• Exercise
Within the data below, copy each line where the string "Holstein" is found.

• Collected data
....
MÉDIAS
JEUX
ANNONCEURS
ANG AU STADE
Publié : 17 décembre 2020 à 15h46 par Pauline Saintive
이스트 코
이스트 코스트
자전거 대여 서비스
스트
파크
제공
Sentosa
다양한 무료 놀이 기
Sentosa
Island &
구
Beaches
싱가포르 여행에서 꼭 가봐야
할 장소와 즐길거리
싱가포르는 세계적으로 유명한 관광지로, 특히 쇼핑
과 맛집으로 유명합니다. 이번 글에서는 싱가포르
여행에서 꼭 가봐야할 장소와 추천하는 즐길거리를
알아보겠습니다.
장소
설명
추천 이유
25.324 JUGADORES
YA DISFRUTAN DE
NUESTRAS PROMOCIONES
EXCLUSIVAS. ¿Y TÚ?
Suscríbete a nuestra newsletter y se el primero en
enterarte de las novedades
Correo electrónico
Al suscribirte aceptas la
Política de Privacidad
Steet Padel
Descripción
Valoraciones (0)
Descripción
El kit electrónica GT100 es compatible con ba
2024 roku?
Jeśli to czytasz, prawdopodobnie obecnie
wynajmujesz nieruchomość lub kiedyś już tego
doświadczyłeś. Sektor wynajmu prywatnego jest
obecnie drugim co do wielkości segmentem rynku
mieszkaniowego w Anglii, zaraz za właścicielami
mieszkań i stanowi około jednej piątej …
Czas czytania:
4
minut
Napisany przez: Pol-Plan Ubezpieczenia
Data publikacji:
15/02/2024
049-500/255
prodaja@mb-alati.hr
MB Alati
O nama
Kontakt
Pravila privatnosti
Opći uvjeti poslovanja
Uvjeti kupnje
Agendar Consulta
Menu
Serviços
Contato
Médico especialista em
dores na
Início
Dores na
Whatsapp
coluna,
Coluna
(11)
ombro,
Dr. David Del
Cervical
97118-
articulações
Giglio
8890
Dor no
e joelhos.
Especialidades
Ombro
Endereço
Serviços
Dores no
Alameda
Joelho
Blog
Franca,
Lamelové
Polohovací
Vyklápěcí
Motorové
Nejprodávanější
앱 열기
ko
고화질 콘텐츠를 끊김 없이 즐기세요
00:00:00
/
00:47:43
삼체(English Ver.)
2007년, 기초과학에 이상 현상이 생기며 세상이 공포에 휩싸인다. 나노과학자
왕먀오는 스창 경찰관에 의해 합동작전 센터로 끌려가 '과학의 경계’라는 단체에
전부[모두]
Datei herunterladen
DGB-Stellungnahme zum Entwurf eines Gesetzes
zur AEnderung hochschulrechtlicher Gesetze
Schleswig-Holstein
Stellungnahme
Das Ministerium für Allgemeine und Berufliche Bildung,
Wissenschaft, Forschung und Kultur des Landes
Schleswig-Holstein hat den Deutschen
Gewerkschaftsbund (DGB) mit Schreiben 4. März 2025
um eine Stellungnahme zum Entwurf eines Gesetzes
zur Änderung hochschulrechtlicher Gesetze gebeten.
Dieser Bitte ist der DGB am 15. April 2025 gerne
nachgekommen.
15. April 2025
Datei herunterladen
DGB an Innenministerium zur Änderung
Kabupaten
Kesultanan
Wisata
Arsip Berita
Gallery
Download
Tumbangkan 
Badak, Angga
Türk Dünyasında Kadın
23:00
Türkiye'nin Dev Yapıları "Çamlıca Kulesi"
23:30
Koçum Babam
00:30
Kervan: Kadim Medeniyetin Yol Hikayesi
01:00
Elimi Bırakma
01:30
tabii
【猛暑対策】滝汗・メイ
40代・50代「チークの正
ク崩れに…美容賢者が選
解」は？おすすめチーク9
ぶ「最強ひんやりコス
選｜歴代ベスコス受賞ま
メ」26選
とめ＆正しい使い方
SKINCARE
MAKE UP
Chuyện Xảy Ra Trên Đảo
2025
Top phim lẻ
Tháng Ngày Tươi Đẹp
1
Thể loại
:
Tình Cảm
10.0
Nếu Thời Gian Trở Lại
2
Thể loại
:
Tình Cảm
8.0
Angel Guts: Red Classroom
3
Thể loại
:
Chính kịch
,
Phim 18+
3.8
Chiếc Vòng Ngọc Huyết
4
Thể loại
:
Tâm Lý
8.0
....
• Answer for the task
Schleswig-Holstein
Schleswig-Holstein hat den Deutschen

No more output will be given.